The second draft guidance #254, “Donor Eligibility for Animal Cells, Tissues, and Cell- and Tissue-Based Products”, if finalized, will assist sponsors, firms or establishments that participate in the manufacture of ACTPs or perform any aspect of the ACTP donor eligibility determination. Selecting appropriate donors is critical to product quality and preventing the transmission of disease.
The concepts and principles in these draft guidance documents are consistent with the FDA’s Center for Biologics Evaluation and Research’s (CBER’s) regulations (21 CFR 1271 subparts C and D) and associated guidance documents for human cells, tissues, and cellular and tissue-based products.
“The FDA is seeking to improve transparency by engaging early in the development process and informing industry of our draft recommendations now, while the industry is still taking shape, as we are receiving applications seeking approval of ACTPs for use in animals,” said Dr. Steven Solomon, director of the FDA’s Center for Veterinary Medicine. “As part of our commitment to fostering the development of innovative products in the most streamlined and efficient manner possible, we’re encouraging the ACTP industry to take advantage of our Veterinary Innovation Program, which is designed to assist product developers generate the appropriate data needed to support a new animal drug application.”

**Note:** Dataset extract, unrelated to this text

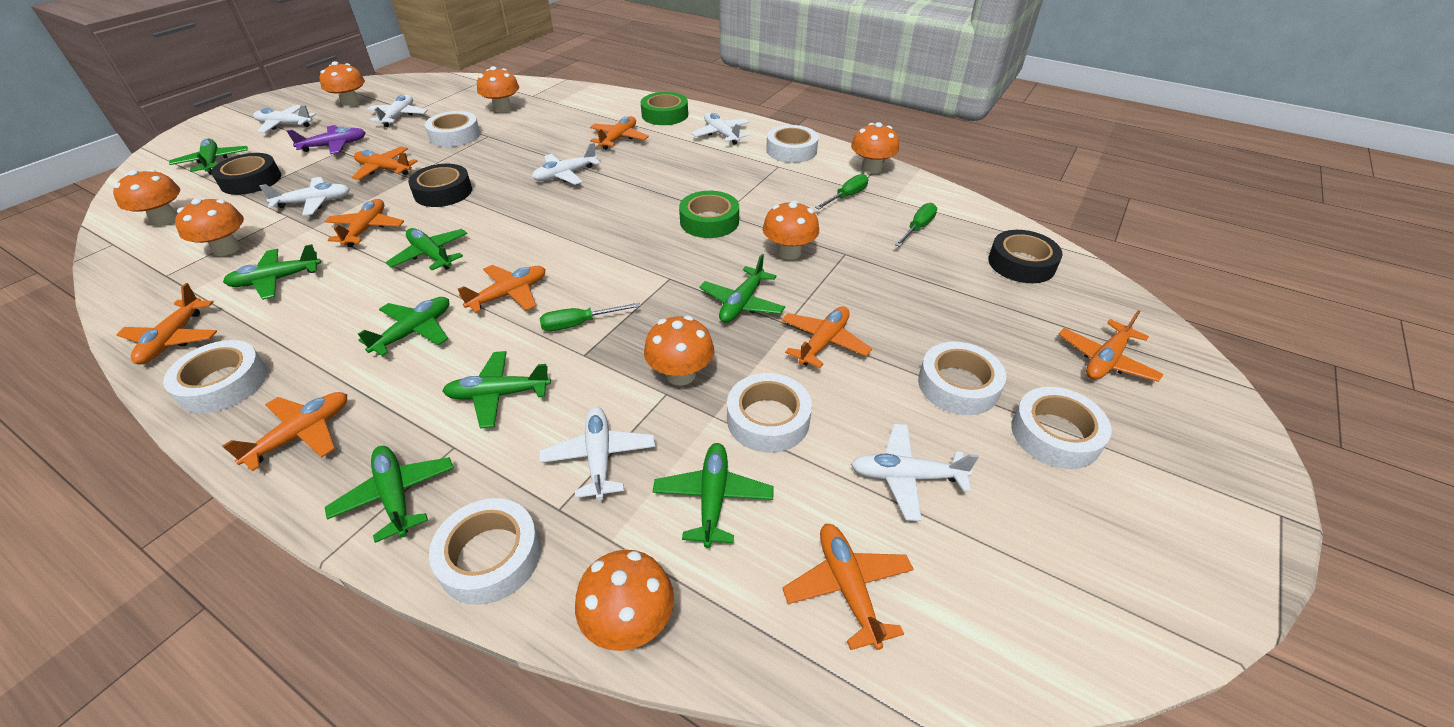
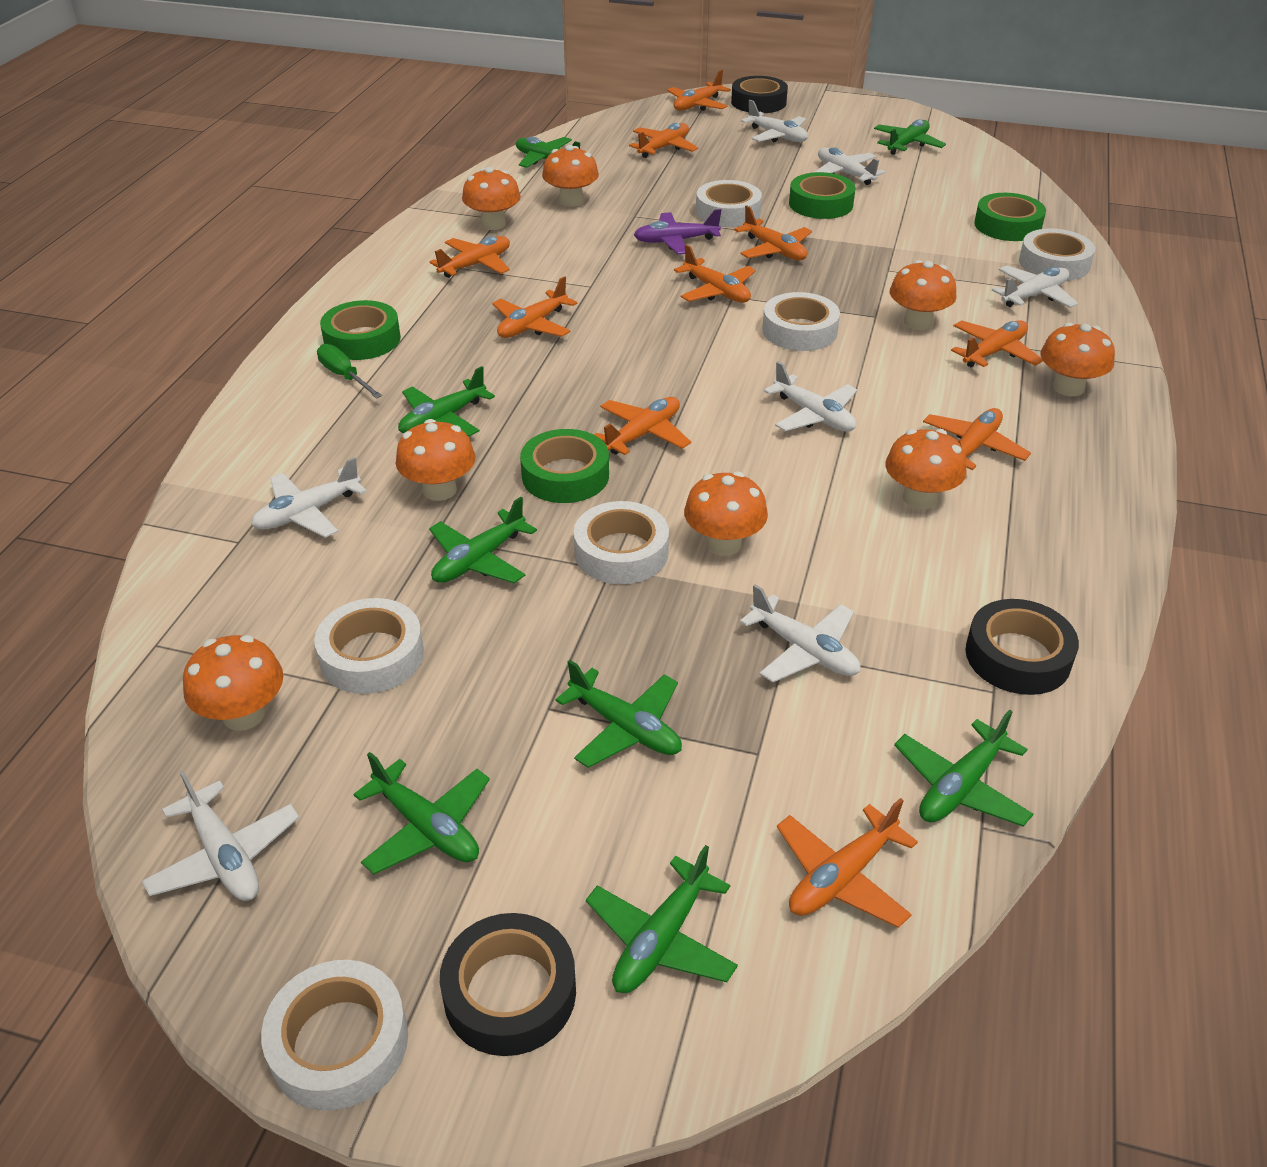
green screwdriver: [539,302,641,331] [815,174,868,209] [895,203,937,247] = 3 -> [317,344,382,399] = 1
green tape: [641,92,688,125] [679,191,739,238] = 2 -> [320,300,401,360] [520,429,609,503] [789,172,856,219] [974,193,1046,241] = 4
orange plane: [116,283,217,365] [222,392,347,471] [324,199,404,247] [352,147,418,180] [458,265,545,313] [590,116,649,150] [781,306,872,368] [782,524,914,650] [1058,310,1164,382] = 9 -> [430,236,510,278] [492,276,577,338] [594,397,691,455] [629,123,698,158] [667,70,731,111] [674,245,756,303] [734,205,812,260] [777,798,918,928] [923,408,1031,470] [951,320,1043,367] = 10
white tape: [163,340,267,413] [425,111,480,147] [429,498,541,605] [727,373,812,453] [766,125,819,163] [918,342,1006,415] [1011,387,1112,469] = 7 -> [261,960,408,1111] [314,598,424,694] [574,501,669,584] [696,180,762,227] [762,292,840,351] [1019,228,1095,281] = 6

The FDA recommends sponsors and manufacturers of ACTPs contact the FDA early and often in the product development process to discuss considerations specific to the manufacture and approval of new animal drug products. The FDA has developed a process for these interactions through participation in its Veterinary Innovation Program, a program available to most ACTPs and aimed at providing greater certainty in the regulatory process, encouraging research and development, and supporting an efficient and predictable pathway to approval for these innovative products.
The FDA is accepting public comments on both draft guidance documents until November 22, 2021 so that we may consider comments before potentially issuing final guidance documents; however, comments on guidance documents are welcome at any time. Later this year, the FDA will also host a webinar to discuss the draft guidance documents for all interested stakeholders. Visit FDA.gov for more information.
The FDA, an agency within the U.S. Department of Health and Human Services, protects the public health by assuring the safety, effectiveness, and security of human and veterinary drugs, vaccines and other biological products for human use, and medical devices. The agency also is responsible for the safety and security of our nation’s food supply, cosmetics, dietary supplements, products that give off electronic radiation, and for regulating tobacco products.